Option trade on Boeing

March 28, 2019 - 10:57 am

Boeing (BA) has been in the news more than they would like since the two high profile 737 Max 8 incidents which point to potential flaws in their MCAS system. From a recent high of $446/share, they've dropped 16% down to $374 as of today. Shares bottomed at $362 after the 2nd accident, which is 19% from peak to trough. We see somewhat limited downside from here in the stock considering the stock has already lost $40B in market cap in the past 5 weeks. There's still significant headline risk, and potential financial risks as airlines may seek compensation as a result of various government agencies around the world grounding the aircraft. However, we see two bright spots here, first Boeing likely has provisions in their agreements that would limit losses to carriers in such incidents. Second the exposure to losses shouldn't put a major dent in the $7.5+ billion in cash the company has on hand.

We see an easy way to pocket premium on Puts in the current environment considering where shares are trading on BA. We are selling the May $270 Puts on BA for $0.54 cents, and expect these options to expire with the stock well above this strike price. If the stock declines to $270 or below, we'd have to buy the stock, and we'd be ok with owning it at that price.

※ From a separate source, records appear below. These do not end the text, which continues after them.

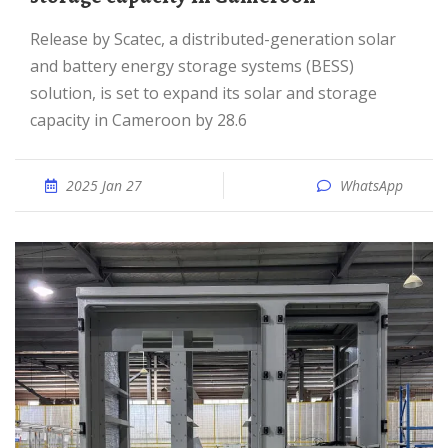
Release by Scatec, a distributed-generation solar
and battery energy storage systems (BESS)
solution, is set to expand its solar and storage
capacity in Cameroon by 28.6
2025 Jan 27
WhatsApp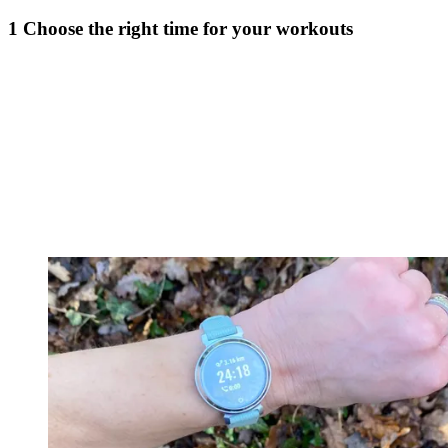
1 Choose the right time for your workouts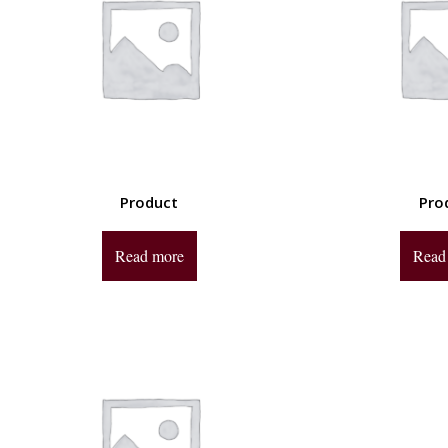
Product
Pro
Read more
Read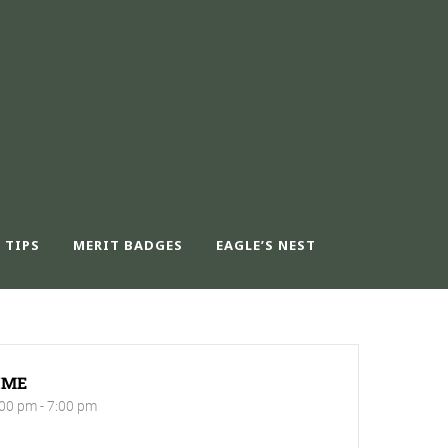
 TIPS
MERIT BADGES
EAGLE’S NEST
IME
00 pm - 7:00 pm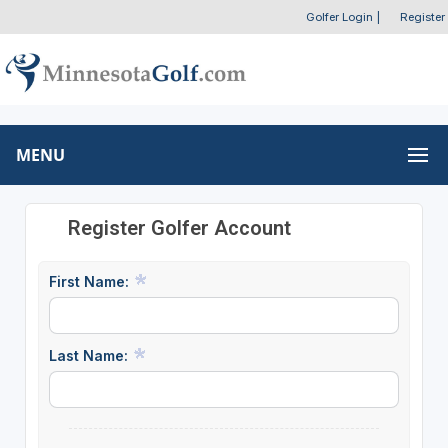
Golfer Login
|
Register
MENU
Register Golfer Account
First Name:
Last Name: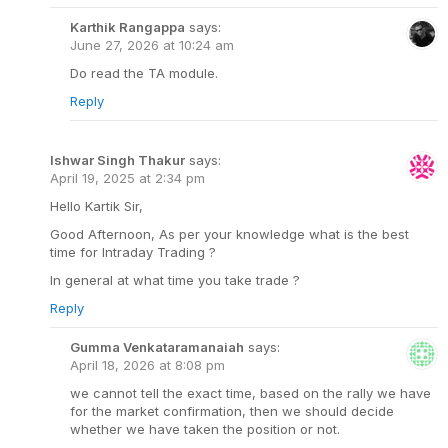
Karthik Rangappa
says:
June 27, 2026 at 10:24 am
Do read the TA module.
Reply
Ishwar Singh Thakur
says:
April 19, 2025 at 2:34 pm
Hello Kartik Sir,
Good Afternoon, As per your knowledge what is the best
time for Intraday Trading ?
In general at what time you take trade ?
Reply
Gumma Venkataramanaiah
says:
April 18, 2026 at 8:08 pm
we cannot tell the exact time, based on the rally we have
for the market confirmation, then we should decide
whether we have taken the position or not.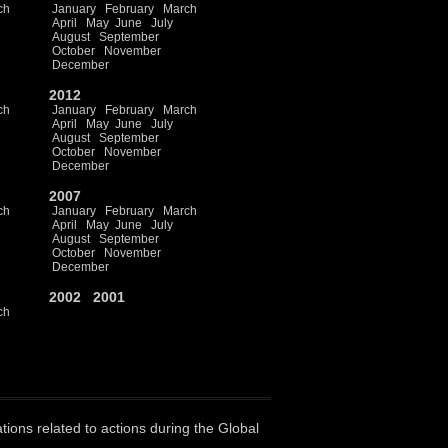
ch
January
February
March
April
May
June
July
August
September
October
November
December
2012
ch
January
February
March
April
May
June
July
August
September
October
November
December
2007
ch
January
February
March
April
May
June
July
August
September
October
November
December
2002
2001
ch
ations related to actions during the Global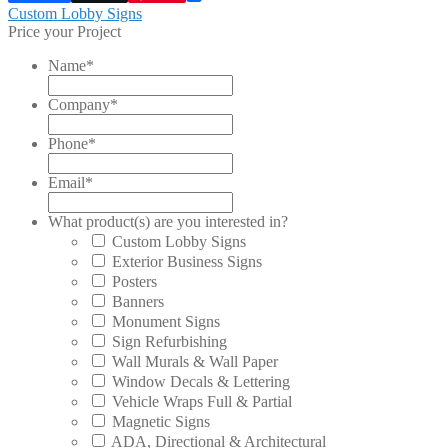
Post
Previous
Custom Lobby Signs
post:
Price your Project
navigation
Name
*
Company
*
Phone
*
Email
*
What product(s) are you interested in?
Custom Lobby Signs
Exterior Business Signs
Posters
Banners
Monument Signs
Sign Refurbishing
Wall Murals & Wall Paper
Window Decals & Lettering
Vehicle Wraps Full & Partial
Magnetic Signs
ADA, Directional & Architectural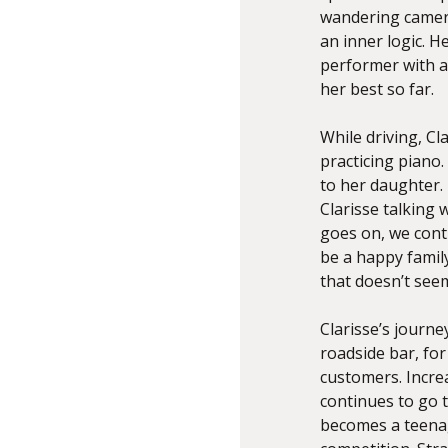
wandering camera
an inner logic. H
performer with a 
her best so far.
While driving, Cl
practicing piano.
to her daughter. 
Clarisse talking 
goes on, we cont
be a happy famil
that doesn’t seem
Clarisse’s journe
roadside bar, for 
customers. Increa
continues to go t
becomes a teenag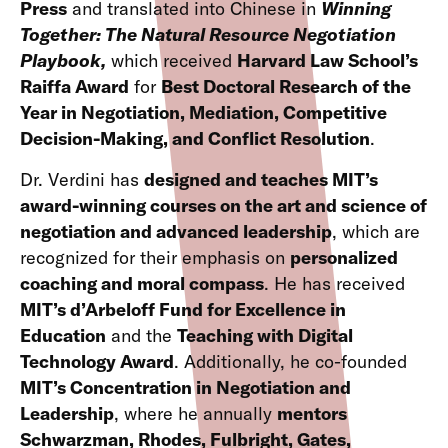
Press
and translated into Chinese in
Winning
Together: The Natural Resource Negotiation
Playbook,
which received
Harvard Law School’s
Raiffa Award
for
Best Doctoral Research of the
Year in Negotiation, Mediation, Competitive
Decision-Making, and Conflict Resolution
.
Dr. Verdini has
designed and teaches MIT’s
award-winning courses on the art and science of
negotiation and advanced leadership
, which are
recognized for their emphasis on
personalized
coaching and moral compass
. He has received
MIT’s d’Arbeloff Fund for Excellence in
Education
and the
Teaching with Digital
Technology Award
. Additionally, he co-founded
MIT’s Concentration in Negotiation and
Leadership
, where he annually
mentors
Schwarzman, Rhodes, Fulbright, Gates,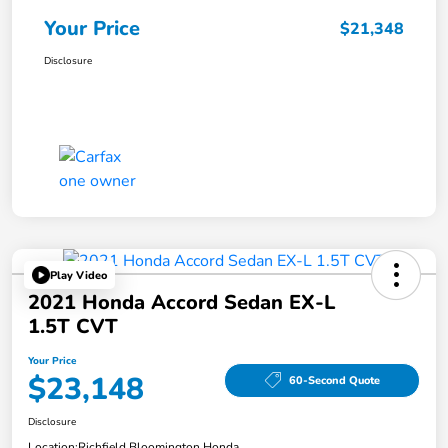
Your Price
$21,348
Disclosure
Play Video
2021 Honda Accord Sedan EX-L
1.5T CVT
Your Price
$23,148
60-Second Quote
Disclosure
Location:
Richfield Bloomington Honda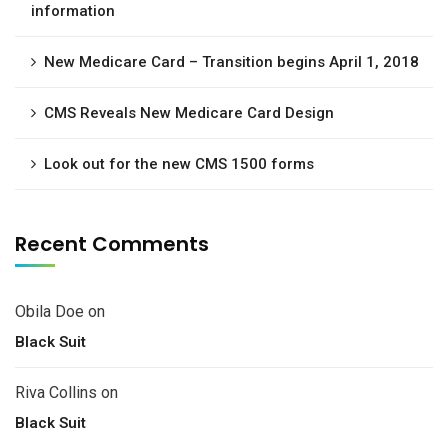
information
New Medicare Card – Transition begins April 1, 2018
CMS Reveals New Medicare Card Design
Look out for the new CMS 1500 forms
Recent Comments
Obila Doe
on
Black Suit
Riva Collins
on
Black Suit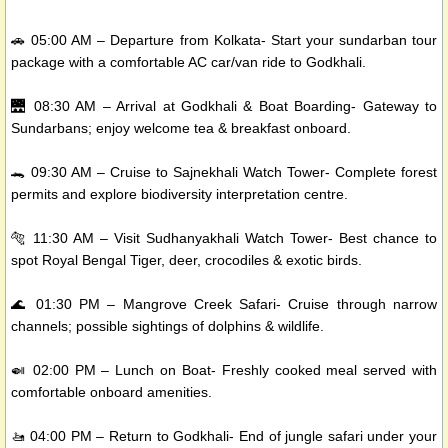
🚗 05:00 AM – Departure from Kolkata- Start your sundarban tour
package with a comfortable AC car/van ride to Godkhali.
🌉 08:30 AM – Arrival at Godkhali & Boat Boarding- Gateway to
Sundarbans; enjoy welcome tea & breakfast onboard.
🐊 09:30 AM – Cruise to Sajnekhali Watch Tower- Complete forest
permits and explore biodiversity interpretation centre.
🐅 11:30 AM – Visit Sudhanyakhali Watch Tower- Best chance to
spot Royal Bengal Tiger, deer, crocodiles & exotic birds.
🌊 01:30 PM – Mangrove Creek Safari- Cruise through narrow
channels; possible sightings of dolphins & wildlife.
🍛 02:00 PM – Lunch on Boat- Freshly cooked meal served with
comfortable onboard amenities.
🚤 04:00 PM – Return to Godkhali- End of jungle safari under your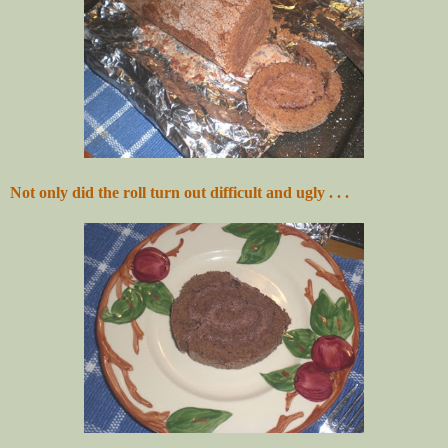
Not only did the roll turn out difficult and ugly . . .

Headline risks will be plentiful in the coming days as we don't see global regulators and carriers implementing the rumored software fix without issues, reviews, skepticism and further inquiry into the core issues with the MCAS feature. In the background is the FBI investigation into whether Boeing self-regulated itself vs. the FAA playing it's role in certifying it's aircraft, processes and systems. If we see the stock pull back on major news where it seems the stock could slice through $270 to a much lower level, we'll buy the Puts back at a loss. You could also sell the $270 Puts for $0.54 cents and buy lower strike Puts for protection, but it's too early to need to do that today.